* [Job item] Retype exactly the span of lines below from the one with "G02X120390804Y-115303070I-2462933J-3766160D01*" through the one with "1,1,0.019800,-0.005900,0.011800*". Do not include pictures.

..........

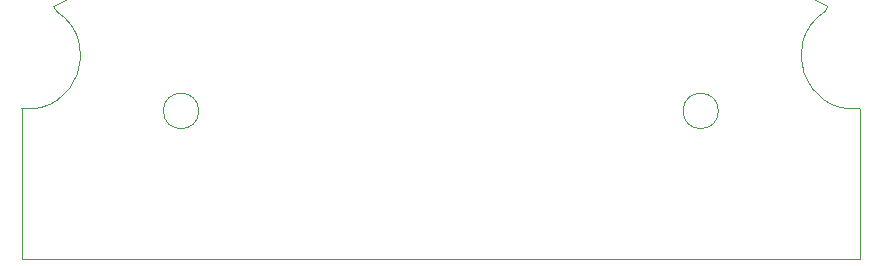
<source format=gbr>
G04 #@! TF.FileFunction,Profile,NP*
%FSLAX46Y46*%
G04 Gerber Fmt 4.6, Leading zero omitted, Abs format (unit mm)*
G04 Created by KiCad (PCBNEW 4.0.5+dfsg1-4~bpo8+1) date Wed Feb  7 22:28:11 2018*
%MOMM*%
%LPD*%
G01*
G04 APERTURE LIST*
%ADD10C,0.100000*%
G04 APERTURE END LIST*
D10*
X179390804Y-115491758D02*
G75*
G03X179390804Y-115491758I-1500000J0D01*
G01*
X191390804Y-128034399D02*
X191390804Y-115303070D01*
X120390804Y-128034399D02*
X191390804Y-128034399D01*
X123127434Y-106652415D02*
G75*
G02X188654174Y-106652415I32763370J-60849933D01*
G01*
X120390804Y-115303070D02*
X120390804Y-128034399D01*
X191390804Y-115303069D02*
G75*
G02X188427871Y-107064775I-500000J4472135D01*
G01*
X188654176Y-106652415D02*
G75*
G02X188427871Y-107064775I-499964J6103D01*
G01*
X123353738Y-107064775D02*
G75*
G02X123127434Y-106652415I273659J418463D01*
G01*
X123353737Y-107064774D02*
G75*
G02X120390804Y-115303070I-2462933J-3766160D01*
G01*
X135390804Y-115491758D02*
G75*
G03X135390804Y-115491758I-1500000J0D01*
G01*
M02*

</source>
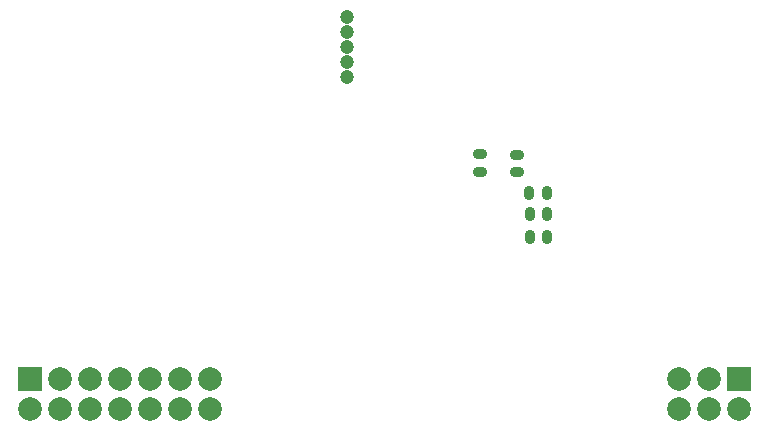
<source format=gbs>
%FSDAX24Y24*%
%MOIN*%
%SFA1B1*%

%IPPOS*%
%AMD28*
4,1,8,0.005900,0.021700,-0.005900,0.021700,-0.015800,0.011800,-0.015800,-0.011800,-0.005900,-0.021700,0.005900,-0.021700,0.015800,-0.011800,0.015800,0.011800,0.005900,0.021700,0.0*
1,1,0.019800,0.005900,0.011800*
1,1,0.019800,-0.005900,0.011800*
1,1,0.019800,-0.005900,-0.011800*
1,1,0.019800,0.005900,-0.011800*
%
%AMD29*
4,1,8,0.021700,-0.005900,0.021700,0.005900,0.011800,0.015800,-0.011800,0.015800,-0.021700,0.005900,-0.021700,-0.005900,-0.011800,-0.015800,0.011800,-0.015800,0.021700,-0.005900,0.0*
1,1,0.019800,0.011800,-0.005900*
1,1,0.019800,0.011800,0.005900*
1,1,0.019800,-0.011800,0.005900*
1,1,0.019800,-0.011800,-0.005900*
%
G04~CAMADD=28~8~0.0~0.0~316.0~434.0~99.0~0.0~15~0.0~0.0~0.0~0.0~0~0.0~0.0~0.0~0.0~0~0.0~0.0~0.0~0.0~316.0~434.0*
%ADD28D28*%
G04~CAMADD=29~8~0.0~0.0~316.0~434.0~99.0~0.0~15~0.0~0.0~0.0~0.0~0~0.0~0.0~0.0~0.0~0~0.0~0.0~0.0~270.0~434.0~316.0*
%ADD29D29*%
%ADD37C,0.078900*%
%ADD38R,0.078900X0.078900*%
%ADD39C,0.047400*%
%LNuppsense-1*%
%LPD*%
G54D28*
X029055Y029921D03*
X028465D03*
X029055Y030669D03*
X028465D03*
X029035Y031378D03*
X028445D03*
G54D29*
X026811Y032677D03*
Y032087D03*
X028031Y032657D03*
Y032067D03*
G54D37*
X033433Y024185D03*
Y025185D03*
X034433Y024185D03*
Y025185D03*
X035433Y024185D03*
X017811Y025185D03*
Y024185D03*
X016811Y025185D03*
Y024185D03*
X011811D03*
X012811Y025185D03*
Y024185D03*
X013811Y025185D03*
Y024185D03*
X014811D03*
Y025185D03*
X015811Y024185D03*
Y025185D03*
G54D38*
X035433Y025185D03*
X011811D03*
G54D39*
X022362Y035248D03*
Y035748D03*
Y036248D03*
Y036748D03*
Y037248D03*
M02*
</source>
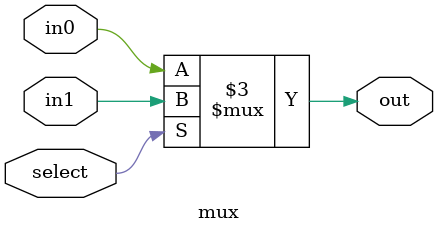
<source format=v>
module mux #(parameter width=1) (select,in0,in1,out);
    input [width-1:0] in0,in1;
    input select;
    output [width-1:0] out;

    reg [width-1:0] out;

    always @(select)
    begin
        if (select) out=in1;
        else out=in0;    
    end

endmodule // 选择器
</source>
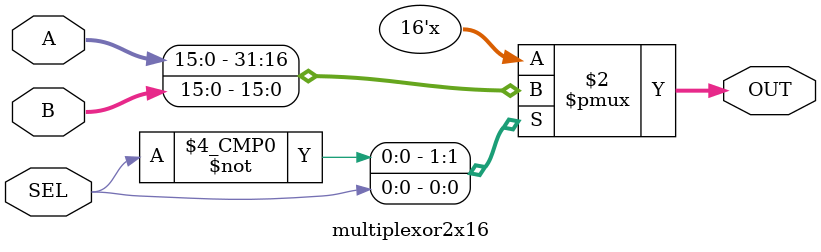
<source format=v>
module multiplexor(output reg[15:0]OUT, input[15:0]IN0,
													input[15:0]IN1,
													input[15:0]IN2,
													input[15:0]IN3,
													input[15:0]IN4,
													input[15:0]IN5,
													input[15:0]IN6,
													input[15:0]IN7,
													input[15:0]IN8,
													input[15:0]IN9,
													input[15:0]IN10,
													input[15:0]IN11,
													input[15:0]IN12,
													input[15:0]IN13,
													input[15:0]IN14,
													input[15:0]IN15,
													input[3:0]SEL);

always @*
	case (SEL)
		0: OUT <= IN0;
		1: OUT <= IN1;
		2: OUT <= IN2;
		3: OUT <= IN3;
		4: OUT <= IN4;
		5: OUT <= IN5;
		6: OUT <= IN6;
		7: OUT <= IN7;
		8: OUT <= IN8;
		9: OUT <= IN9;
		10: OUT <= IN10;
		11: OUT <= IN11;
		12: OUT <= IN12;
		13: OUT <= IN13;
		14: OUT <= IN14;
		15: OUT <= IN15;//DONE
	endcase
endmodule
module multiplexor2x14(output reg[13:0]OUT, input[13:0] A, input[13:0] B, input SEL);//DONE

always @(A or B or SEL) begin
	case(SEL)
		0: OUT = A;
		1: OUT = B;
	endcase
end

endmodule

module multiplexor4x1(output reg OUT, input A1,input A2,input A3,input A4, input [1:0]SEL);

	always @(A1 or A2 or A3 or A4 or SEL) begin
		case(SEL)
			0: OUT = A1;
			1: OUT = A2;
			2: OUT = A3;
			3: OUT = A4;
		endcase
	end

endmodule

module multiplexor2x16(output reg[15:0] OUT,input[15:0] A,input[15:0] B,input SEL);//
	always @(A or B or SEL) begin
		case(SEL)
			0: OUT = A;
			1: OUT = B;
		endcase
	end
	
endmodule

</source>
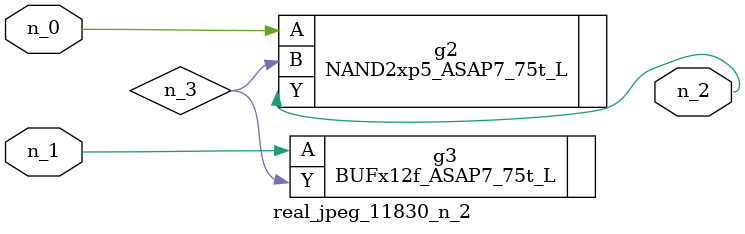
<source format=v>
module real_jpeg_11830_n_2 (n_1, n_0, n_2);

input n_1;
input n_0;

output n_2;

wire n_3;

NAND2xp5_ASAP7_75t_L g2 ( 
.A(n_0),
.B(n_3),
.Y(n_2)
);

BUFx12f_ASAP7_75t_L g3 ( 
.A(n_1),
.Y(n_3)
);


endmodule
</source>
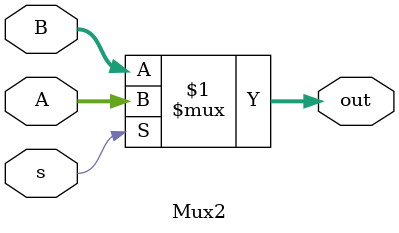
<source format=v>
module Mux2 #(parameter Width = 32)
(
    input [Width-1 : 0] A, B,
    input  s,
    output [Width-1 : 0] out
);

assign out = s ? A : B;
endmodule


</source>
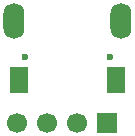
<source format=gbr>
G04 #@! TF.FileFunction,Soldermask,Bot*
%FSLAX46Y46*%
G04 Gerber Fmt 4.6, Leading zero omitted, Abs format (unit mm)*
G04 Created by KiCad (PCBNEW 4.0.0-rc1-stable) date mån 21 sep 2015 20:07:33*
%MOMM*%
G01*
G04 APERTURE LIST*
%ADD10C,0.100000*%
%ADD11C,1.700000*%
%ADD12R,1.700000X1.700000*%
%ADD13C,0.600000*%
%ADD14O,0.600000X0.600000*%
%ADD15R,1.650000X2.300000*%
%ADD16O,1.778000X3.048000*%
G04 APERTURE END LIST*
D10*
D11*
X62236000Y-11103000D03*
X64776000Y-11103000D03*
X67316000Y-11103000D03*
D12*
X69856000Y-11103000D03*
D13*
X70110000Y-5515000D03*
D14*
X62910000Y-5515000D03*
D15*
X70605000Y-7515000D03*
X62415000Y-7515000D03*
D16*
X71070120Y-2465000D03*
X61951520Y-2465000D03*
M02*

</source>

..........

* [Solution for this problem]
G02X120390804Y-115303070I-2462933J-3766160D01*
G01*
X135390804Y-115491758D02*
G75*
G03X135390804Y-115491758I-1500000J0D01*
G01*
M02*

</source>
<source format=gbs>
%FSDAX24Y24*%
%MOIN*%
%SFA1B1*%

%IPPOS*%
%AMD28*
4,1,8,0.005900,0.021700,-0.005900,0.021700,-0.015800,0.011800,-0.015800,-0.011800,-0.005900,-0.021700,0.005900,-0.021700,0.015800,-0.011800,0.015800,0.011800,0.005900,0.021700,0.0*
1,1,0.019800,0.005900,0.011800*
1,1,0.019800,-0.005900,0.011800*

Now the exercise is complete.